* READING TEXT:
_ _ _

The water quality was researched from May until October in the years 2020, 2021 and 2022. The monitoring program of 2020 consisted of: i) enumeration of the E. coli and int. enterococci concentrations in two samples per week manually obtained at 6 locations (LAB 1-LAB 6), and ii) (semi)-continuous measurements with BACTcontrol at location BACT 1 (same as LAB 1) where a small port is located. Based on the results obtained in 2020, modifications were made for the 2021 sampling and testing approach: i) two samples per week manually obtained at location LAB 1 (independently of precipitation events) and tested in the laboratory with the MPN method, ii) (semi)-continuous measurements with BACTcontrol at the same location as the previous year (BACT 1), and iii) the use of a sampling cabinet (including four bottles for 24-hour time-proportional samples) at LAB 1 location, which was utilized in case a significant peak was detected with the BACTcontrol at location BACT 1. This facilitated the estimation of the actual recovery time of the canals within the imposed hygienic limits in comparison with the recovery time suggested by the enzymatic activity recorded by the BACTcontrol. The third measurement round in 2022 was identical to the 2021 round, excluding the culture-based analysis of individual samples. The samples were obtained close to the shore of the canal (circa 1 m), except for the location BACT1/Lab1 in 2020 which was about 4 m away from the shore due to the floating platform of the BACTcontrol system. Precipitation data was obtained from a rain radar (available by Hydronet) during all measuring rounds, exploring the response of the used methods to rainfall events which could lead to sewer overflows.

_ _ _

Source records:

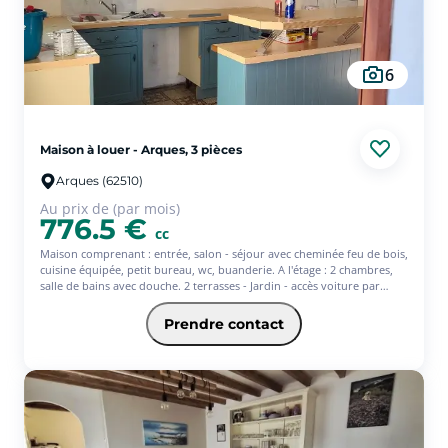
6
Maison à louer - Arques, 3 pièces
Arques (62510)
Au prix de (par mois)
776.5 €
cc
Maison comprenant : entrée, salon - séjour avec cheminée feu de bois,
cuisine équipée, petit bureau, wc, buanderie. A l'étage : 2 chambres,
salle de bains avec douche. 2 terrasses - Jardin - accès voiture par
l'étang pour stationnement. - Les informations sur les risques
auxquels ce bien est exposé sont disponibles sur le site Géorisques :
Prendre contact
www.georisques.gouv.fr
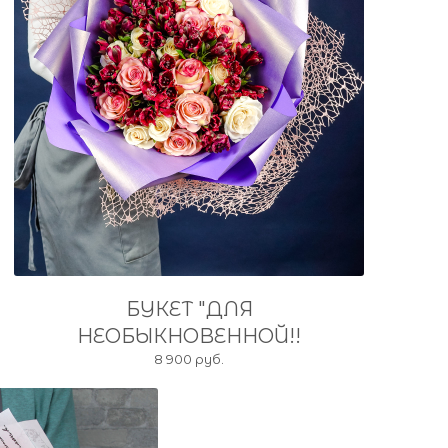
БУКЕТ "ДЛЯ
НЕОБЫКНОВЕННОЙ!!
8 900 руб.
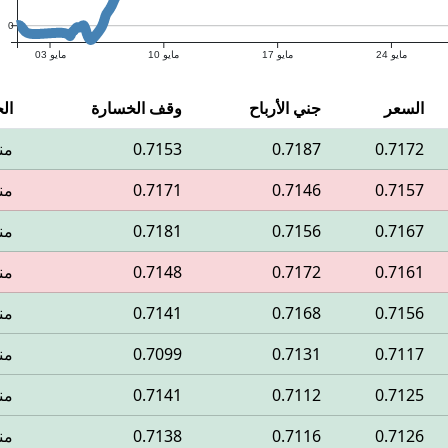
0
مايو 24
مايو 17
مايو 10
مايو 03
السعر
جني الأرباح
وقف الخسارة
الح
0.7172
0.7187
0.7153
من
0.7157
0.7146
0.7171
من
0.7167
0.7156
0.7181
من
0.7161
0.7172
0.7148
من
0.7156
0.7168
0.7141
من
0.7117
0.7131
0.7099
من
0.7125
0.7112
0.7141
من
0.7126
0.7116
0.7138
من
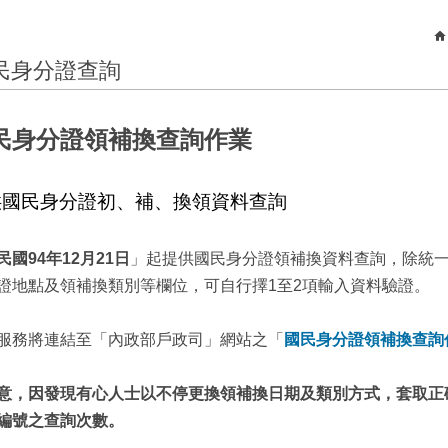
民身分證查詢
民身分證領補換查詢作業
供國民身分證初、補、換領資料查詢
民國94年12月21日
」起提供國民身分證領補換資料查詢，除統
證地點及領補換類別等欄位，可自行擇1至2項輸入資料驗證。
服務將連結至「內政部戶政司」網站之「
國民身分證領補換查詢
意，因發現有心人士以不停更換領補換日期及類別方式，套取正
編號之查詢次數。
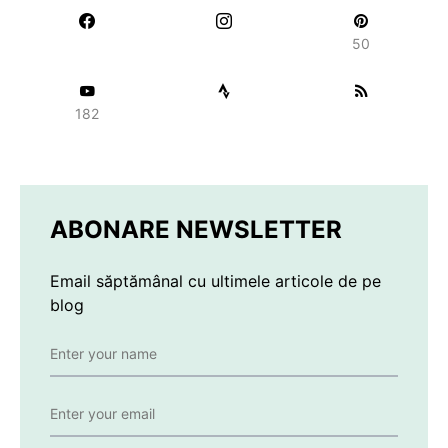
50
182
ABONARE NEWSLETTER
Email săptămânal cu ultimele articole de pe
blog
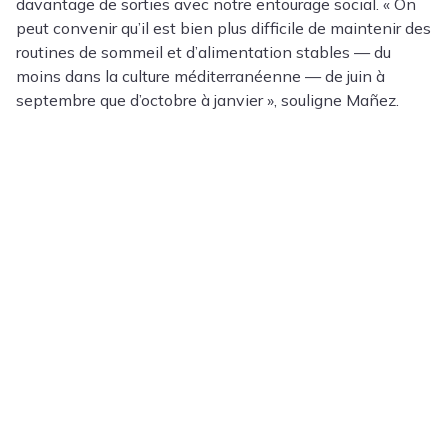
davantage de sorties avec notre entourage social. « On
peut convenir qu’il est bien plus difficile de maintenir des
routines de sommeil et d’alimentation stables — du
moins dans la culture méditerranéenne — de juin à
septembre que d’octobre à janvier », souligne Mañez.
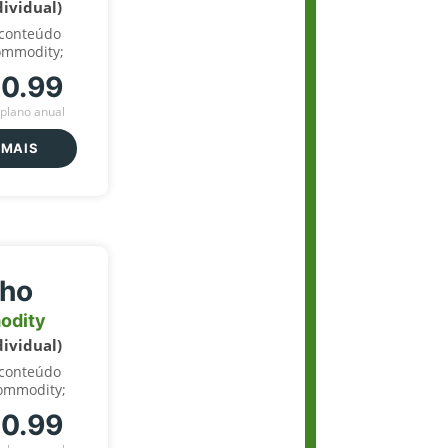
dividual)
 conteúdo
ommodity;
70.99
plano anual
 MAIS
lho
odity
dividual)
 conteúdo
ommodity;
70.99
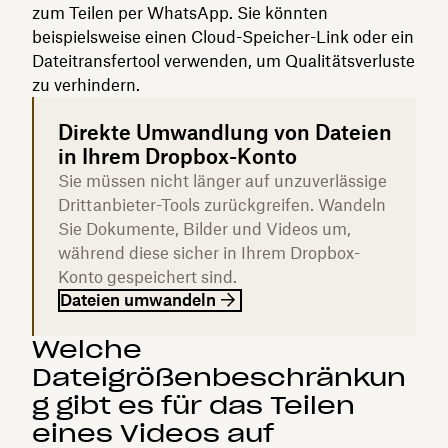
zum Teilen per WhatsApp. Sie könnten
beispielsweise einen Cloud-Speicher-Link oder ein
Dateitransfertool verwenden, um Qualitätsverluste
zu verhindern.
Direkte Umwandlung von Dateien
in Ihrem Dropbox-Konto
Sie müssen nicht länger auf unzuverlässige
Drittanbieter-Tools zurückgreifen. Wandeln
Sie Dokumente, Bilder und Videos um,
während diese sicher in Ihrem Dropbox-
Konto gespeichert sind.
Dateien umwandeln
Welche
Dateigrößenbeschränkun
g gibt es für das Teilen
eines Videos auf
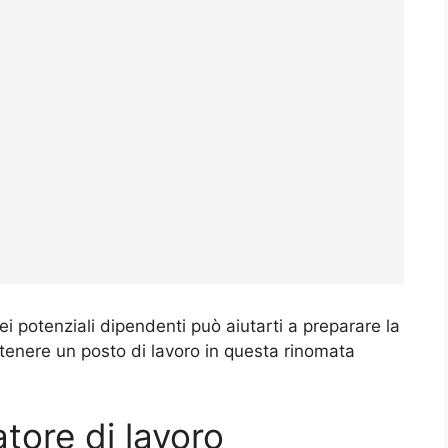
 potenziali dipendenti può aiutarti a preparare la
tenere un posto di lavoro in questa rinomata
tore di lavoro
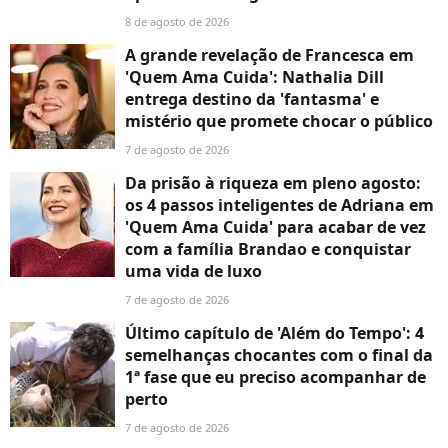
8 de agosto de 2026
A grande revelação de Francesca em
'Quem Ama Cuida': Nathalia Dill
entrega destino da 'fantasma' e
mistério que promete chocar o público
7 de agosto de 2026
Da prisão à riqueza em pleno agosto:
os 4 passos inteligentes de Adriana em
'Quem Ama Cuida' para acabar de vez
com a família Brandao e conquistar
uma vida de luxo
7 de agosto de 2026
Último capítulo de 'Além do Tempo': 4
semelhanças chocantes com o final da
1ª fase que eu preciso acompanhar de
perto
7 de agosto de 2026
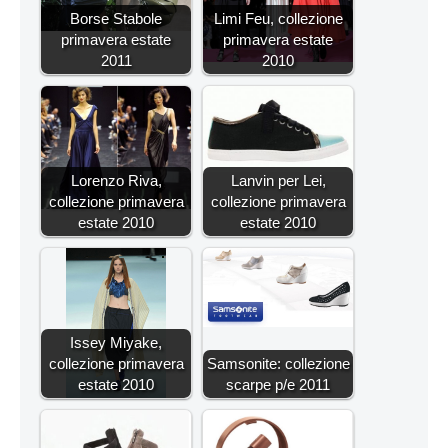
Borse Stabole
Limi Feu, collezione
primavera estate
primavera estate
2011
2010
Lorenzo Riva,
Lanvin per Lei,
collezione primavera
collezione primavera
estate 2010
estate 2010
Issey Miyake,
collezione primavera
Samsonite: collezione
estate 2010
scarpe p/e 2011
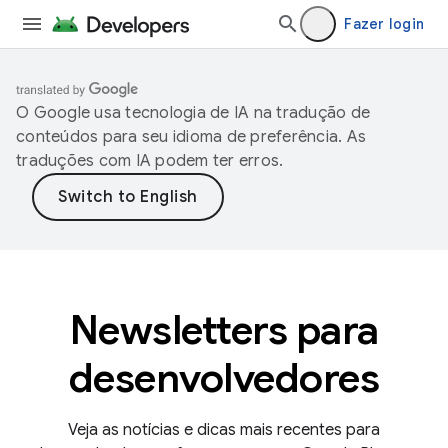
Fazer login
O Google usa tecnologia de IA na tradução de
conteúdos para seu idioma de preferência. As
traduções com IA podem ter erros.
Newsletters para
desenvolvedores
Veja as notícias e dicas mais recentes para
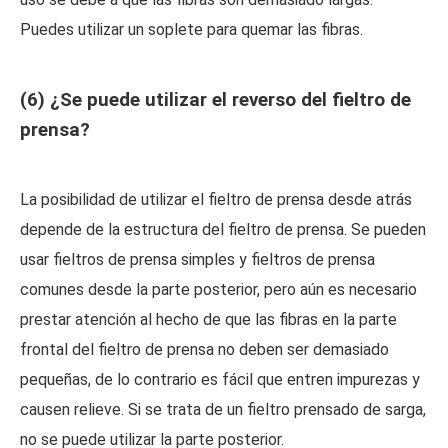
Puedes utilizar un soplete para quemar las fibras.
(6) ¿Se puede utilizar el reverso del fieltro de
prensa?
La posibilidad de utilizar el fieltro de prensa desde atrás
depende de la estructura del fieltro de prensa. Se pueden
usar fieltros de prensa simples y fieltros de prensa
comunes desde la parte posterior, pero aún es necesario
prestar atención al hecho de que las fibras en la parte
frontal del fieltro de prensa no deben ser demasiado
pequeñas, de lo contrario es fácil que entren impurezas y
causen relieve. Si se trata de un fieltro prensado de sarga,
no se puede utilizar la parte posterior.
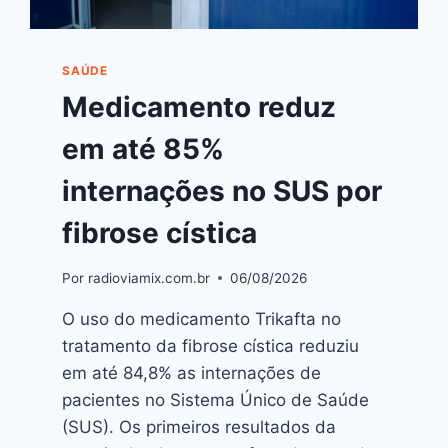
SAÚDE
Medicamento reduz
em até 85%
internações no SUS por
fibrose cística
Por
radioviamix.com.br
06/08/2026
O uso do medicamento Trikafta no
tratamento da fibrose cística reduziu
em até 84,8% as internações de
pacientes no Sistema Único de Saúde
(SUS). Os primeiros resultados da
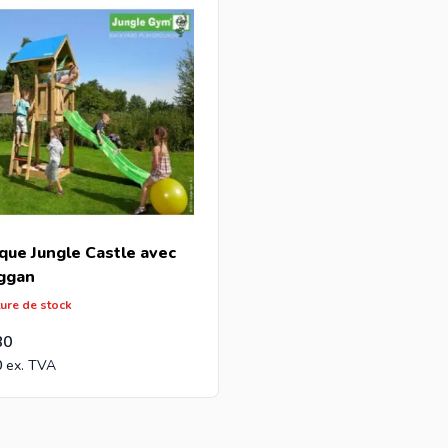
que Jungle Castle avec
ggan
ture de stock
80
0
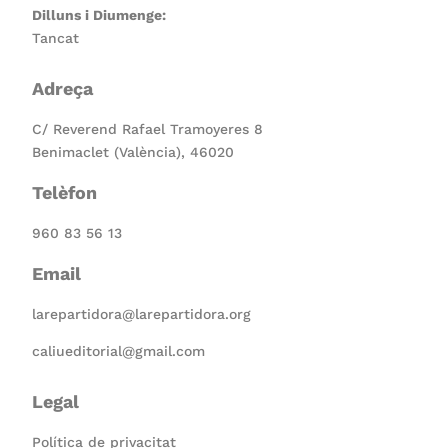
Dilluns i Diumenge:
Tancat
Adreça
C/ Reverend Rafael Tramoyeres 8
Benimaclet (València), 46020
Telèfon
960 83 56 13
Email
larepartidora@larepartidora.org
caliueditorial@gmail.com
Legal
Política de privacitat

_ _ _

* PROBLEMS TO WORK ON:
[1] Translate this sentence from the canal water-quality monitoring text into Spanish: "The third measurement round in 2022 was identical to the 2021 round, excluding the culture-based analysis of individual samples."
[2] Carry on the canal water-quality monitoring text, beginning right after its final sentence.

* TASK ANSWERS:
[1] La tercera ronda de mediciones en 2022 fue idéntica a la ronda de 2021, salvo por el análisis basado en cultivo de las muestras individuales.

[2]
Two additional analyses were conducted, independently of the monitoring program: i) spike tests, and ii) qPCR measurements. In detail, spike tests were performed in order to compare the response of the BACTcontrol with respect to the MPN method. For this purpose, both methods were applied on different dilutions (0.0001–1%) of fresh sewage from Breda to local surface water. This offered the opportunity to verify the response of the enzymatic activity to increasing E. coli concentrations. Additionally, qPCR measurements of E. coli and Bacteroides were performed and compared with the MPN method for six dilution series (0.1, 0.01, and 0.001%) of sewage into surface water, in order to test the applicability of qPCR as a complementary technique to the BACTcontrol. An overview of the measurement periods and respective applied methods is given in Table 1.

Table 1 Overview of applied analyses

Measurement period	Applied method
1st (2020)	MPN method at 6 locations (LAB 1 – LAB 6)
	BACTcontrol at location BACT 1
2nd (2021)	MPN method at location LAB 1
	BACTcontrol at location BACT 1
	MPN method on 24 hour samples from location LAB 1
3rd (2022)	BACTcontrol at location BACT 1
	MPN method on 24 hour samples from location LAB 1
General	BACTcontrol and MPN method on dilution series (spike tests)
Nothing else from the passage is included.